**ABOUT THIS EXERCISE:**
Only lines holding the word "bookid" are wanted. Copy them from the listing below.

**THE DATA:**

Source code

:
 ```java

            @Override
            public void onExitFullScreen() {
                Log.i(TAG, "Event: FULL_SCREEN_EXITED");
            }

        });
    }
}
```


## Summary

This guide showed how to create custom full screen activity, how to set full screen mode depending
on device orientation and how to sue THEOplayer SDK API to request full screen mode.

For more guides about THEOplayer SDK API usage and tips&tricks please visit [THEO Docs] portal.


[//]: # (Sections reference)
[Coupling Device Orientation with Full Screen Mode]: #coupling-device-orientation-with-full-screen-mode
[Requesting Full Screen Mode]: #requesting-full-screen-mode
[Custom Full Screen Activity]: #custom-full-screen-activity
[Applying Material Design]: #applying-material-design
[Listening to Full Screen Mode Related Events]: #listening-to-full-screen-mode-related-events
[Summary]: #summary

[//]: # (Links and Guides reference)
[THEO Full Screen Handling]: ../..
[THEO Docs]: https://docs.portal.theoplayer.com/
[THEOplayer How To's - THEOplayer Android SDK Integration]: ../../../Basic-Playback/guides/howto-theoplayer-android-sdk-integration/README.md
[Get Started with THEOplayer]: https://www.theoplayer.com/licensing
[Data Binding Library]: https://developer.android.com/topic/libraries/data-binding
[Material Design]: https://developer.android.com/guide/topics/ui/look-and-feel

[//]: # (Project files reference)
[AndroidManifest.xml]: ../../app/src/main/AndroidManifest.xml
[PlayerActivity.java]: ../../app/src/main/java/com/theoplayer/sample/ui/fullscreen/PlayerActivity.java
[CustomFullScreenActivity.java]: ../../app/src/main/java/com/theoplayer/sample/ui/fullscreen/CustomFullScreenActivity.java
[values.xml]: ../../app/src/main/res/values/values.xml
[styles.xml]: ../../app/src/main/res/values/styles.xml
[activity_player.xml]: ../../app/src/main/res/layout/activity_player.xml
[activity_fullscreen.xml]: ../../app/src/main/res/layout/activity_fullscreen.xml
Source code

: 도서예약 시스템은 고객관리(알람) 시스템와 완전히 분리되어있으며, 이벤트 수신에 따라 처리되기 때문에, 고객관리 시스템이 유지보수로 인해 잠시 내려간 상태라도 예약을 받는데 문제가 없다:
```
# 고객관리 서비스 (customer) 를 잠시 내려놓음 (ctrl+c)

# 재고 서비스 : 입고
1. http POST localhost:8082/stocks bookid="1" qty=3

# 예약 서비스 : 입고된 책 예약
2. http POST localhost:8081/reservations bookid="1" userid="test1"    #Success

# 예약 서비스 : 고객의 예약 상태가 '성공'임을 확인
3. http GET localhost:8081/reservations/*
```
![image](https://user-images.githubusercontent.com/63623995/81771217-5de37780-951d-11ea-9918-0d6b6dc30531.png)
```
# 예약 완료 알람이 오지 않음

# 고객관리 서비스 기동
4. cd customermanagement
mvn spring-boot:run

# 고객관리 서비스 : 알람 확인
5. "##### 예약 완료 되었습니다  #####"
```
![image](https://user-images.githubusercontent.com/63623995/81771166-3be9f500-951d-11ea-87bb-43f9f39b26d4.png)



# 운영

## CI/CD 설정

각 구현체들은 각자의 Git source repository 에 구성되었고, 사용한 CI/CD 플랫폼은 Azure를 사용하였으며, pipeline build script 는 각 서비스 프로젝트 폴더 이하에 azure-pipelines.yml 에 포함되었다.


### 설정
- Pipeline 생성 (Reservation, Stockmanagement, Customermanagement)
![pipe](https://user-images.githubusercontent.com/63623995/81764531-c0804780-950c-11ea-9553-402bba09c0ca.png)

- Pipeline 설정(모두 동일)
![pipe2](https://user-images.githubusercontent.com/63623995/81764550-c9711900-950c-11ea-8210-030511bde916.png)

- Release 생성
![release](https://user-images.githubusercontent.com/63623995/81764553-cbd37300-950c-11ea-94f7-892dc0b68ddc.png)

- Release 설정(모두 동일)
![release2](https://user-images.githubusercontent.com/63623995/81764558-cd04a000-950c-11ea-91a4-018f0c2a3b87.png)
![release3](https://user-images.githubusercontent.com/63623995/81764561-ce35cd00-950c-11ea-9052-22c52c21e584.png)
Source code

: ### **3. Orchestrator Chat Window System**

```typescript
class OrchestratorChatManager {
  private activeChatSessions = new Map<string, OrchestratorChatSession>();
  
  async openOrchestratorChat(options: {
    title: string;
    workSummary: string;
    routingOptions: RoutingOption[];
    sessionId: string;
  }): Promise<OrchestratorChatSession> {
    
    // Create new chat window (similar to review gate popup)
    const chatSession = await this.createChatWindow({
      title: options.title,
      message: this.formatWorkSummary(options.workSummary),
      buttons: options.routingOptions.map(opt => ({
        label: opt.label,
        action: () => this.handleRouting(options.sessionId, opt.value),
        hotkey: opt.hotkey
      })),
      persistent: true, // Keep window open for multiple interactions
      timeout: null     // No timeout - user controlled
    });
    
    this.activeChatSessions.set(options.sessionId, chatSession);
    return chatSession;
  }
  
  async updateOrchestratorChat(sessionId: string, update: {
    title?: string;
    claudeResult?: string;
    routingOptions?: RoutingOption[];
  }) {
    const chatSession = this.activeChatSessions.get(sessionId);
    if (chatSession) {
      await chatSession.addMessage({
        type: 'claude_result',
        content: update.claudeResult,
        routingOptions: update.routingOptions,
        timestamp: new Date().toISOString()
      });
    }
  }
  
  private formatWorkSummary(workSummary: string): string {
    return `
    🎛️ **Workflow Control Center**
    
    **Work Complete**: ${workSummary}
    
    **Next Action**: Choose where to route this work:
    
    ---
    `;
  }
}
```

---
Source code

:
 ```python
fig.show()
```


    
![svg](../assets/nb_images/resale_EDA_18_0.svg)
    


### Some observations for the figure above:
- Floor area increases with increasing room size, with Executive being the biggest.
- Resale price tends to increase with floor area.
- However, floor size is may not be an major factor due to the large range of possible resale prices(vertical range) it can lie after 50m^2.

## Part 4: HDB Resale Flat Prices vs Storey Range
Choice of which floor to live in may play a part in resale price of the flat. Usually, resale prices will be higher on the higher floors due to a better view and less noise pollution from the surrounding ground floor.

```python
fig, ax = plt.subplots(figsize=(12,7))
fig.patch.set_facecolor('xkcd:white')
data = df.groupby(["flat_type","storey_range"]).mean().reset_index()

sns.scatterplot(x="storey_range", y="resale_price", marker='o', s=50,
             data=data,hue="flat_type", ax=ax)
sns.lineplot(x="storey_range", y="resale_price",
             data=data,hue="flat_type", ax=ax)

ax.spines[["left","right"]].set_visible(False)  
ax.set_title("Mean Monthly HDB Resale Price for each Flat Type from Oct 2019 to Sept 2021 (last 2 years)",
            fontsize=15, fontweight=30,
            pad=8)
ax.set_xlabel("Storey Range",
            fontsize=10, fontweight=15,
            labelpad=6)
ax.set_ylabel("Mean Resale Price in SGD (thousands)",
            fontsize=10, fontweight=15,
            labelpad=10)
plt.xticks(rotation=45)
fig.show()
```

**WORKED SOLUTION:**
1. http POST localhost:8082/stocks bookid="1" qty=3
2. http POST localhost:8081/reservations bookid="1" userid="test1"    #Success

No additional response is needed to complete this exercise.